_Text excerpt:_
★ ★ ★ ★ ★ ★ ★
Deputy of the Sejm
- In office 1997 – 2010
- Succeeded by: Andrzej Sztorc [pl]
- Constituency: 15 Tarnów (after 2001) 46 Tarnów [pl] (until 2001)
- In office 1989 – 1991
- Constituency: 48 Kraków-Śródmieście [pl]

Personal details
- Born: 17 August 1946 Paleśnica, Poland
- Died: 10 April 2010 (aged 63) near Smolensk, Russia
- Party: Polish People's Party
- Other political affiliations: United People's Party (1989)

= Wiesław Woda =

Polish politician

Wiesław Woda (17 August 1946 – 10 April 2010) was a Polish politician.

==Early life==
Woda was born in Paleśnica.

==Career==
He was elected to the Sejm on 25 September 2005, getting 8,818 votes in 15 Tarnów district as a candidate for Polish People's Party.

He was also a member of People's Republic of Poland Sejm 1989-1991, Sejm 1997-2001, Sejm 2001-2005 and Sejm 2007-2011.
★ ★ ★ ★ ★ ★ ★
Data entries
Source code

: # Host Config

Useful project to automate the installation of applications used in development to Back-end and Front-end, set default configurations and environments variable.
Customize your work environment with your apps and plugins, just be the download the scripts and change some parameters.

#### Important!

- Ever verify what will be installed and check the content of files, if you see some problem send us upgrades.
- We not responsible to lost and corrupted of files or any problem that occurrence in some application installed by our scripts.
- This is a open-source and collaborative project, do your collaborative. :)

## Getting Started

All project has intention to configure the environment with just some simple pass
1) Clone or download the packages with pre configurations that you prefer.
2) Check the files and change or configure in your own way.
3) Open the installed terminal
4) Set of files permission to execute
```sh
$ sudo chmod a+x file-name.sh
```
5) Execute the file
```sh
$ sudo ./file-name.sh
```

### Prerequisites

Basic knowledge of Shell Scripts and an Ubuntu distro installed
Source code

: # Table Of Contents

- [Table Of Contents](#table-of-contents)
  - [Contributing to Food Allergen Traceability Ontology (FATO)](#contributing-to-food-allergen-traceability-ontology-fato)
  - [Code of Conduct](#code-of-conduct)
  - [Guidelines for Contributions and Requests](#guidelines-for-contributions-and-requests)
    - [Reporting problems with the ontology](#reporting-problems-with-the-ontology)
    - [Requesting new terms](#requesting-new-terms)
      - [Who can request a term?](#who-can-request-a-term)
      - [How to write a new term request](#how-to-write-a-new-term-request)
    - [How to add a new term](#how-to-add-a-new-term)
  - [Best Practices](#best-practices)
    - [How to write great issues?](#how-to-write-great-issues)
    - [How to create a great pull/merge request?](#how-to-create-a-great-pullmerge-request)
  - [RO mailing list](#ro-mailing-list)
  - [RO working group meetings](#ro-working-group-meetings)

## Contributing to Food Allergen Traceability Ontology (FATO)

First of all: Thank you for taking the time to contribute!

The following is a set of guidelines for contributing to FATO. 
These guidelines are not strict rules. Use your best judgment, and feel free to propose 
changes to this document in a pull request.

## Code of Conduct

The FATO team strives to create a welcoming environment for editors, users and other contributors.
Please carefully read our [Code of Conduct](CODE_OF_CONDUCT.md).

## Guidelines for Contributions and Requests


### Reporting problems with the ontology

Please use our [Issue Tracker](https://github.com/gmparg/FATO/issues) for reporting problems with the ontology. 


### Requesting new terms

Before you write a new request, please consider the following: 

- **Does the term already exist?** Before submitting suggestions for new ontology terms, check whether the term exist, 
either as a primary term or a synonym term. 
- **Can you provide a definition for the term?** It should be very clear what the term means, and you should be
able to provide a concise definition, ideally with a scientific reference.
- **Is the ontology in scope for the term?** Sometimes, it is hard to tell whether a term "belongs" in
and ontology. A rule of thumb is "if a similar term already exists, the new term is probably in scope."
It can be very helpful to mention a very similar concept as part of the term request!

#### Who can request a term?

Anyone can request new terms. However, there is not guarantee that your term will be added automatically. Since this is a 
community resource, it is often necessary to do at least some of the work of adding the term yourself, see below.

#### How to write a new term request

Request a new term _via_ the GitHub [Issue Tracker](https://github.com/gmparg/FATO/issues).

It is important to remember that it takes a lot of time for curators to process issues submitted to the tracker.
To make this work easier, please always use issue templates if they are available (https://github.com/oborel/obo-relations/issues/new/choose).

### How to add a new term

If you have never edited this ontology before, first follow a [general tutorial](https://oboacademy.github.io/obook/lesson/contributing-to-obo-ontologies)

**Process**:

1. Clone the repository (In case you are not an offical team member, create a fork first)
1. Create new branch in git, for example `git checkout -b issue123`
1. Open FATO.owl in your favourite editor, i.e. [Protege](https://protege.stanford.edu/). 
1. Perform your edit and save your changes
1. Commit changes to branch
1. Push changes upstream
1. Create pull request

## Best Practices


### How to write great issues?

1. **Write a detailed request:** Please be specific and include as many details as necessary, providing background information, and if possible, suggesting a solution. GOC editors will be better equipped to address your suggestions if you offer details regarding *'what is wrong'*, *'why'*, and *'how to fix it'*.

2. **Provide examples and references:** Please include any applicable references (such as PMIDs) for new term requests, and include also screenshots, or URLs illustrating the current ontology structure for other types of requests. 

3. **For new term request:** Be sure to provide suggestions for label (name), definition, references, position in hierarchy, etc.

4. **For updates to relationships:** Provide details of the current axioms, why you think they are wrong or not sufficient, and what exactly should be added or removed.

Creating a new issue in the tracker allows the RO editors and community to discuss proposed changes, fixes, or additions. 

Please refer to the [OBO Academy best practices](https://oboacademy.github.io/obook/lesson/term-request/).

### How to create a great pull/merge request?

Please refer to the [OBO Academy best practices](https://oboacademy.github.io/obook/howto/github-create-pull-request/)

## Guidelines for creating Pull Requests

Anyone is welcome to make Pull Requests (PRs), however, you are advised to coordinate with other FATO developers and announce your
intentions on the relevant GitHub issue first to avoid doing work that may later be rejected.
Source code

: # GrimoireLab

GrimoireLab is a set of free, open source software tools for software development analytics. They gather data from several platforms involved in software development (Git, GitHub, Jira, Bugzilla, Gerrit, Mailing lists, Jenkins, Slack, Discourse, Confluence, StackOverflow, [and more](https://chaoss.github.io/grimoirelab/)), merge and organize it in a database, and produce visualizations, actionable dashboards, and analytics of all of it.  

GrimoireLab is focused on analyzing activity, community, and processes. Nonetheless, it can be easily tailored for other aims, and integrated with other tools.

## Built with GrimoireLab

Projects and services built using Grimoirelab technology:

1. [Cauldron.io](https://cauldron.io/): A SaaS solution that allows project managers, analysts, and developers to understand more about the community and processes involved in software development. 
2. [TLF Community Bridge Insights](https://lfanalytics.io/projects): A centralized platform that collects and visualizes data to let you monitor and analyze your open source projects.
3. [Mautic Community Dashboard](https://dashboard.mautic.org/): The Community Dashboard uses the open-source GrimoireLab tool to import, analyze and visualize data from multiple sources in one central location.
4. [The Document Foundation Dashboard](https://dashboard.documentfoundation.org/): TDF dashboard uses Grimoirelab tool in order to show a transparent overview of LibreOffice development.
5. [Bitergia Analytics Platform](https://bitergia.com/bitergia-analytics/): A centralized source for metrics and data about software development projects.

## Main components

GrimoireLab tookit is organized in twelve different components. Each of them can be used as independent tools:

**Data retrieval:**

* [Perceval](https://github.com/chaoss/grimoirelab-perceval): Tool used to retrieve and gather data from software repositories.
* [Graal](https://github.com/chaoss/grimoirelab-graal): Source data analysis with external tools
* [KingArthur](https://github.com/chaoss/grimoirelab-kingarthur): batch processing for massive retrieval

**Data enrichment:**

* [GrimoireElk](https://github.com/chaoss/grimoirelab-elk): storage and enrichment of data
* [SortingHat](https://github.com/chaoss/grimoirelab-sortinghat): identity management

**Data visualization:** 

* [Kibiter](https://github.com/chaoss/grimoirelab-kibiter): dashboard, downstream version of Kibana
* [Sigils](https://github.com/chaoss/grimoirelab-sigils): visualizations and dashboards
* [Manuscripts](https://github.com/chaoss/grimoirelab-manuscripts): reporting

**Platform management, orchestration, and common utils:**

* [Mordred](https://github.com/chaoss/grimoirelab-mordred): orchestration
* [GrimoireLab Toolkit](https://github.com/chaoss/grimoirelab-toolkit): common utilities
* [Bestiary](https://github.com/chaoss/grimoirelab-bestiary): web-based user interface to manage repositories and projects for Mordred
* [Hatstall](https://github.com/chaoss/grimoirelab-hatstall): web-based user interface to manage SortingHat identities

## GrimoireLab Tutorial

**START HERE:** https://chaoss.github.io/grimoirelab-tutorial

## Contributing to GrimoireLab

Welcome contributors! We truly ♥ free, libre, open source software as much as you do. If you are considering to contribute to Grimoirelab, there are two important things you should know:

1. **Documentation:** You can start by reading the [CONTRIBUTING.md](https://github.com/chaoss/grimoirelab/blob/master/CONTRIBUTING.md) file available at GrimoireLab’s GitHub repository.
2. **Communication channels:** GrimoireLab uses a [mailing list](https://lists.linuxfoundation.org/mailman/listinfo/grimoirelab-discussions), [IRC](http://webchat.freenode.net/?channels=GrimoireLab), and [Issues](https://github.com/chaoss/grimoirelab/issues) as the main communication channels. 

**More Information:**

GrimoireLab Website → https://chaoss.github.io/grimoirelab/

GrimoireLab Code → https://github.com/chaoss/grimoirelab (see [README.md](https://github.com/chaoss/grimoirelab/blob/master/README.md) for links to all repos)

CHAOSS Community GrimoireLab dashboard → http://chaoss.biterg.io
★ ★ ★ ★ ★ ★ ★
_Activity:_
Carry on the biography of Wiesław Woda above, starting right after its final sentence.

_Answer to this task:_
==Death==

He was listed on the flight manifest of the Tupolev Tu-154 of the 36th Special Aviation Regiment carrying the President of Poland Lech Kaczyński which crashed near Smolensk-North airport near Pechersk near Smolensk, Russia, on 10 April 2010, killing all aboard.

His funeral took place on 25 April 2010. There was a Mass at St Mary's Church in Kraków, concelebrated by Cardinal Stanislaw Dziwisz. Wieslaw Woda was buried in the Alley of the Meritorious in Rakowicki Cemetery in Kraków next to Adam Studziński.

==Honours==
On 16 April 2010, Woda was posthumously awarded the Commander's Cross of the Order of Polonia Restituta.